Le immagini non tradiscono mai e nei pannelli della Mostra sulle Donne Nobel per la Pace esposta fra le altre nei locali del Castello Imperiali a Francavilla Fontana da Toponomastica femminile; i pochi volti femminili diversamente colorati rispetto agli uomini in bianco e nero insigniti del Nobel confermano ciò che già forse immaginavamo o sapevamo.
Sono sparute eccezioni in un Olimpo maschile, ma nella loro scarsità in netta contraddizione con la vulgata plurisecolare secondo cui il pacifismo connota tutto il genere femminile, perché il dare la vita non può essere accoppiato con il togliere la vita: tertium non datur.


Inevitabilmente, questi volti nobili, talvolta seri, talvolta sorridenti, ci restituiscono anche l’interrogativo legato al trinomio donne-guerre-pacifismo, perché le donne hanno subito le guerre, non sono state ascoltate come costruttrici di pace, hanno smentito la guerra stessa ricostruendo un quotidiano accettabile, ma non l’hanno mai decisa politicamente in gran parte della storia passata e recente. Nel loro perseguire la pace, scorgiamo in fondo una ennesima contraddizione per il genere femminile: rispetto alla irrazionalità delle guerre, il genere femminile ha dato prove di esercizio di razionalità pur essendo considerato un genere privo di ragione, emotivo e immaturo sempre, un essere tutto sommato imperfetto che non giunge mai a maturazione, rispetto a quello maschile, emblema della ragione; peccato che la guerra sia sempre stata una smentita della ragione stessa, altro che sonno della ragione; piuttosto scomparsa di qualunque lembo di facoltà intellettiva. Anche le guerre che recentemente sono state definite intelligenti, di intelligente hanno poco, sono appunto irragionevoli.
Ma le contraddizioni muovono il mondo e anche il pensiero, e ciò rende ancora più interessanti queste Nobel prestigiose che hanno agito in parti del mondo diversissime, disegnando una sorta di globalizzazione della pace, anziché economica, una volta tanto. Le diverse confessioni religiose cui queste donne si sono ispirate non fanno altro che riportare alla mente come la parola religio indichi un legame non solo fra umani, ma anche fra essi e tutto quell’habitat che la guerra distrugge; se per Eraclito, il polemos era padre di tutte le cose, oggi possiamo dire che da quando le armi come l’atomica hanno oltrepassato il limite dell’umano, le generazioni saranno senza padri, la fine sarà irreversibile, senza vincitori né vinti; il solo profitto che pochi ne ricaverebbero, potrebbe dialogare solo con gli spettri.

→ **Voci del dataset**:
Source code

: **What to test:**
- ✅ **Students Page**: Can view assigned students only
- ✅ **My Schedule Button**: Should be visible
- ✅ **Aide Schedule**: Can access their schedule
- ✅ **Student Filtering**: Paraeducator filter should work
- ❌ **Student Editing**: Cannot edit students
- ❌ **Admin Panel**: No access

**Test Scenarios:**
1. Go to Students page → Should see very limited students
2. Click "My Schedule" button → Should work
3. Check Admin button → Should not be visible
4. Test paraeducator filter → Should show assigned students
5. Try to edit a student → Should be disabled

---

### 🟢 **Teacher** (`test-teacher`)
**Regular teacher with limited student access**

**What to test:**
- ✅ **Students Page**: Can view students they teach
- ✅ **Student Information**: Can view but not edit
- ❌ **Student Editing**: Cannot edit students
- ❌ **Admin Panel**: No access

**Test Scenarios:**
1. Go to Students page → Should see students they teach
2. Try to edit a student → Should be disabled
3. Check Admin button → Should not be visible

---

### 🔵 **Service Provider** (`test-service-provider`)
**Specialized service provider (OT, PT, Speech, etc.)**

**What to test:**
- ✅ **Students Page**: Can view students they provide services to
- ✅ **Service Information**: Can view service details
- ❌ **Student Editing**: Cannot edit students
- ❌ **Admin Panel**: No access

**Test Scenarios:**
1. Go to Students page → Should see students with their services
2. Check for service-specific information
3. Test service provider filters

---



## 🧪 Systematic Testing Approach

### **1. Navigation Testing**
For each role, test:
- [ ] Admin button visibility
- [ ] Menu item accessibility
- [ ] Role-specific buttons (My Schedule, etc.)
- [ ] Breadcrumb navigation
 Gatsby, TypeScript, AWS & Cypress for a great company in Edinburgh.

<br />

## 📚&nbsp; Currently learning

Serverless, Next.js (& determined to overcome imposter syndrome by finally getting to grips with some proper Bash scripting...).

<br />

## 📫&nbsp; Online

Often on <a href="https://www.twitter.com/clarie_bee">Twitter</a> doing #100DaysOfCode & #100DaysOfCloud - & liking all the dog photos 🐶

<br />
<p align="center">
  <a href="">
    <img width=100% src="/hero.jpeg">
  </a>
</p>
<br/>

→ **Azione richiesta**: Per favore, trascrivi dal brano il passo che va da "Le immagini non" a "immaginavamo o sapevamo.", estremi inclusi. Le voci costituiscono un materiale a sé, distinto dal brano.

→ **Risposta attesa**:
Le immagini non tradiscono mai e nei pannelli della Mostra sulle Donne Nobel per la Pace esposta fra le altre nei locali del Castello Imperiali a Francavilla Fontana da Toponomastica femminile; i pochi volti femminili diversamente colorati rispetto agli uomini in bianco e nero insigniti del Nobel confermano ciò che già forse immaginavamo o sapevamo.